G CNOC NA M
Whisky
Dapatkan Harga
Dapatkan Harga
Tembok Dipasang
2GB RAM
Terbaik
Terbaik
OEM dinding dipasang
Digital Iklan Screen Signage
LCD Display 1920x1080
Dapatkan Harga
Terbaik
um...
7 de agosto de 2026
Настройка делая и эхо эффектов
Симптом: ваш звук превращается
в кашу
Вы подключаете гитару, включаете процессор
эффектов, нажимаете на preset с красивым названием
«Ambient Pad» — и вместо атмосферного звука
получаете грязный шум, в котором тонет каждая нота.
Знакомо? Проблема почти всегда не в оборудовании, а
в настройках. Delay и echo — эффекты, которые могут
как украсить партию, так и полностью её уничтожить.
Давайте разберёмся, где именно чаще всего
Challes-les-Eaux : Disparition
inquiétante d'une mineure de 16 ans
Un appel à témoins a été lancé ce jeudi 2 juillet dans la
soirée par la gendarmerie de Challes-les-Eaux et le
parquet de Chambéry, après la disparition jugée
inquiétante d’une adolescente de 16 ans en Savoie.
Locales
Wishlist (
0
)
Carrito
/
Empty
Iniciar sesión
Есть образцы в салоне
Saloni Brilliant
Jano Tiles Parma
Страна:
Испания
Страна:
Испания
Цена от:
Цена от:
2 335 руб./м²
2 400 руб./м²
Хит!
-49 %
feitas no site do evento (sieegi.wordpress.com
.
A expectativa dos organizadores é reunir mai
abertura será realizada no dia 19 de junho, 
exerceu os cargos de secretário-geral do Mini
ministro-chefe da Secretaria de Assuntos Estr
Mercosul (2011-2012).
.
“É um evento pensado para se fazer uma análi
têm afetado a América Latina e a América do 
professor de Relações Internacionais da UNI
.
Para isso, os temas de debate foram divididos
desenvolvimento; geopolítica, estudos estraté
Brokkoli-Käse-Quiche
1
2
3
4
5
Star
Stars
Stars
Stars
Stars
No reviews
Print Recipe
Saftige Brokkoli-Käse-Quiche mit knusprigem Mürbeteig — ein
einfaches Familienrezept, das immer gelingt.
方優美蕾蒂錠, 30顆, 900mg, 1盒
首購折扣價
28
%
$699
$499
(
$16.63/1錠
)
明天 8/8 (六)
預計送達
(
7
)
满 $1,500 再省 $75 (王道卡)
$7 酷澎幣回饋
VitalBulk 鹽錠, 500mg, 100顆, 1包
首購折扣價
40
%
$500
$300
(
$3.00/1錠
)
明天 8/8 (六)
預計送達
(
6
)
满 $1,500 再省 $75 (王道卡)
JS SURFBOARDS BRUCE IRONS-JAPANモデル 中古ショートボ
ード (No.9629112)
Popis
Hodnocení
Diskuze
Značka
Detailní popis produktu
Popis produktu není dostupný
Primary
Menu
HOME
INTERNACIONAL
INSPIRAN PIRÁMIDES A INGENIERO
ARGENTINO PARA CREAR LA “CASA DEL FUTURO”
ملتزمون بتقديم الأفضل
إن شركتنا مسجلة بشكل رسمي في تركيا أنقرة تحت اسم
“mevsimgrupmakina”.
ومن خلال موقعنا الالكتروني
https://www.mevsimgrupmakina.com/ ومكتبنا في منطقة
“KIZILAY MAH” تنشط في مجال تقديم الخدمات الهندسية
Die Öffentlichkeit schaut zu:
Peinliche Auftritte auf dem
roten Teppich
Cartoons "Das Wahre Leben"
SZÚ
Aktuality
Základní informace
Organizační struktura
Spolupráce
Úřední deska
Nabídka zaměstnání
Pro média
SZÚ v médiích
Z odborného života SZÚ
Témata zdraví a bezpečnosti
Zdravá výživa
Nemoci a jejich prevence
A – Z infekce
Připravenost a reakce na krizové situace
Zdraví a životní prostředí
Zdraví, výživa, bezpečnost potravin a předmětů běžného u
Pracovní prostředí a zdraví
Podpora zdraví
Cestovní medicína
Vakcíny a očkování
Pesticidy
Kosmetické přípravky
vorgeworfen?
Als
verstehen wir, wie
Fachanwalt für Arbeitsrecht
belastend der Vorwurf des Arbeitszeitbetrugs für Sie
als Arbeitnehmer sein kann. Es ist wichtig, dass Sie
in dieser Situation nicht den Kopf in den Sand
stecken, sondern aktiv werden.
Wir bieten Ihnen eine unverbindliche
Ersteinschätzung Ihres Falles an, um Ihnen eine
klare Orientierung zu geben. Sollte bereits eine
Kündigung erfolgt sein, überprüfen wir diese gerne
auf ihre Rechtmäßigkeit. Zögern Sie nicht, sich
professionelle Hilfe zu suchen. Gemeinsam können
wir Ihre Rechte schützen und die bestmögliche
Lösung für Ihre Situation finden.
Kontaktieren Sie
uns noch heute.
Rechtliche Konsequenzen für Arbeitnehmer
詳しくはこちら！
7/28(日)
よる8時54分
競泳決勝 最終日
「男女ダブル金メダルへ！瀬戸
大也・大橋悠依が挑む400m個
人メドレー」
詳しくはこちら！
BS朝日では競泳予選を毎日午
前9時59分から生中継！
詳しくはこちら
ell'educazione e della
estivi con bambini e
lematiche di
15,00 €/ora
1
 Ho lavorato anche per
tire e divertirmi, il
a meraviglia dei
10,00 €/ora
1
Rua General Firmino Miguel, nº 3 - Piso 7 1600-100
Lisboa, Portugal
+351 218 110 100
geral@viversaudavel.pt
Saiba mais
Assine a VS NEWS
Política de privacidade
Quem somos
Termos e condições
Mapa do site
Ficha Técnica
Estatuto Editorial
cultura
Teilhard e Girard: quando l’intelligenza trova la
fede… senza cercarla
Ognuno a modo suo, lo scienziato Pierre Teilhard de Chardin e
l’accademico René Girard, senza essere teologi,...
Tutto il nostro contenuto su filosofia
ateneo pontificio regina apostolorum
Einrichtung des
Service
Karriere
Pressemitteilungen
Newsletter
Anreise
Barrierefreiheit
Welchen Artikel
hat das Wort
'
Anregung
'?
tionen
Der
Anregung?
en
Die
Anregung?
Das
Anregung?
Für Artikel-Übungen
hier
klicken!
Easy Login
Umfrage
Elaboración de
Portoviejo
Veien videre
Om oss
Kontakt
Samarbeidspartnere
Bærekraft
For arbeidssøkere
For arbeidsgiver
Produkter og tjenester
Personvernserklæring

What to produce =>
Return the records in full. Omit nothing.

Reply to the exercise =>
G CNOC NA M
Whisky
Dapatkan Harga
Dapatkan Harga
Tembok Dipasang
2GB RAM
Terbaik
Terbaik
OEM dinding dipasang
Digital Iklan Screen Signage
LCD Display 1920x1080
Dapatkan Harga
Terbaik
um...
7 de agosto de 2026
Настройка делая и эхо эффектов
Симптом: ваш звук превращается
в кашу
Вы подключаете гитару, включаете процессор
эффектов, нажимаете на preset с красивым названием
«Ambient Pad» — и вместо атмосферного звука
получаете грязный шум, в котором тонет каждая нота.
Знакомо? Проблема почти всегда не в оборудовании, а
в настройках. Delay и echo — эффекты, которые могут
как украсить партию, так и полностью её уничтожить.
Давайте разберёмся, где именно чаще всего
Challes-les-Eaux : Disparition
inquiétante d'une mineure de 16 ans
Un appel à témoins a été lancé ce jeudi 2 juillet dans la
soirée par la gendarmerie de Challes-les-Eaux et le
parquet de Chambéry, après la disparition jugée
inquiétante d’une adolescente de 16 ans en Savoie.
Locales
Wishlist (
0
)
Carrito
/
Empty
Iniciar sesión
Есть образцы в салоне
Saloni Brilliant
Jano Tiles Parma
Страна:
Испания
Страна:
Испания
Цена от:
Цена от:
2 335 руб./м²
2 400 руб./м²
Хит!
-49 %
feitas no site do evento (sieegi.wordpress.com
.
A expectativa dos organizadores é reunir mai
abertura será realizada no dia 19 de junho, 
exerceu os cargos de secretário-geral do Mini
ministro-chefe da Secretaria de Assuntos Estr
Mercosul (2011-2012).
.
“É um evento pensado para se fazer uma análi
têm afetado a América Latina e a América do 
professor de Relações Internacionais da UNI
.
Para isso, os temas de debate foram divididos
desenvolvimento; geopolítica, estudos estraté
Brokkoli-Käse-Quiche
1
2
3
4
5
Star
Stars
Stars
Stars
Stars
No reviews
Print Recipe
Saftige Brokkoli-Käse-Quiche mit knusprigem Mürbeteig — ein
einfaches Familienrezept, das immer gelingt.
方優美蕾蒂錠, 30顆, 900mg, 1盒
首購折扣價
28
%
$699
$499
(
$16.63/1錠
)
明天 8/8 (六)
預計送達
(
7
)
满 $1,500 再省 $75 (王道卡)
$7 酷澎幣回饋
VitalBulk 鹽錠, 500mg, 100顆, 1包
首購折扣價
40
%
$500
$300
(
$3.00/1錠
)
明天 8/8 (六)
預計送達
(
6
)
满 $1,500 再省 $75 (王道卡)
JS SURFBOARDS BRUCE IRONS-JAPANモデル 中古ショートボ
ード (No.9629112)
Popis
Hodnocení
Diskuze
Značka
Detailní popis produktu
Popis produktu není dostupný
Primary
Menu
HOME
INTERNACIONAL
INSPIRAN PIRÁMIDES A INGENIERO
ARGENTINO PARA CREAR LA “CASA DEL FUTURO”
ملتزمون بتقديم الأفضل
إن شركتنا مسجلة بشكل رسمي في تركيا أنقرة تحت اسم
“mevsimgrupmakina”.
ومن خلال موقعنا الالكتروني
https://www.mevsimgrupmakina.com/ ومكتبنا في منطقة
“KIZILAY MAH” تنشط في مجال تقديم الخدمات الهندسية
Die Öffentlichkeit schaut zu:
Peinliche Auftritte auf dem
roten Teppich
Cartoons "Das Wahre Leben"
SZÚ
Aktuality
Základní informace
Organizační struktura
Spolupráce
Úřední deska
Nabídka zaměstnání
Pro média
SZÚ v médiích
Z odborného života SZÚ
Témata zdraví a bezpečnosti
Zdravá výživa
Nemoci a jejich prevence
A – Z infekce
Připravenost a reakce na krizové situace
Zdraví a životní prostředí
Zdraví, výživa, bezpečnost potravin a předmětů běžného u
Pracovní prostředí a zdraví
Podpora zdraví
Cestovní medicína
Vakcíny a očkování
Pesticidy
Kosmetické přípravky
vorgeworfen?
Als
verstehen wir, wie
Fachanwalt für Arbeitsrecht
belastend der Vorwurf des Arbeitszeitbetrugs für Sie
als Arbeitnehmer sein kann. Es ist wichtig, dass Sie
in dieser Situation nicht den Kopf in den Sand
stecken, sondern aktiv werden.
Wir bieten Ihnen eine unverbindliche
Ersteinschätzung Ihres Falles an, um Ihnen eine
klare Orientierung zu geben. Sollte bereits eine
Kündigung erfolgt sein, überprüfen wir diese gerne
auf ihre Rechtmäßigkeit. Zögern Sie nicht, sich
professionelle Hilfe zu suchen. Gemeinsam können
wir Ihre Rechte schützen und die bestmögliche
Lösung für Ihre Situation finden.
Kontaktieren Sie
uns noch heute.
Rechtliche Konsequenzen für Arbeitnehmer
詳しくはこちら！
7/28(日)
よる8時54分
競泳決勝 最終日
「男女ダブル金メダルへ！瀬戸
大也・大橋悠依が挑む400m個
人メドレー」
詳しくはこちら！
BS朝日では競泳予選を毎日午
前9時59分から生中継！
詳しくはこちら
ell'educazione e della
estivi con bambini e
lematiche di
15,00 €/ora
1
 Ho lavorato anche per
tire e divertirmi, il
a meraviglia dei
10,00 €/ora
1
Rua General Firmino Miguel, nº 3 - Piso 7 1600-100
Lisboa, Portugal
+351 218 110 100
geral@viversaudavel.pt
Saiba mais
Assine a VS NEWS
Política de privacidade
Quem somos
Termos e condições
Mapa do site
Ficha Técnica
Estatuto Editorial
cultura
Teilhard e Girard: quando l’intelligenza trova la
fede… senza cercarla
Ognuno a modo suo, lo scienziato Pierre Teilhard de Chardin e
l’accademico René Girard, senza essere teologi,...
Tutto il nostro contenuto su filosofia
ateneo pontificio regina apostolorum
Einrichtung des
Service
Karriere
Pressemitteilungen
Newsletter
Anreise
Barrierefreiheit
Welchen Artikel
hat das Wort
'
Anregung
'?
tionen
Der
Anregung?
en
Die
Anregung?
Das
Anregung?
Für Artikel-Übungen
hier
klicken!
Easy Login
Umfrage
Elaboración de
Portoviejo
Veien videre
Om oss
Kontakt
Samarbeidspartnere
Bærekraft
For arbeidssøkere
For arbeidsgiver
Produkter og tjenester
Personvernserklæring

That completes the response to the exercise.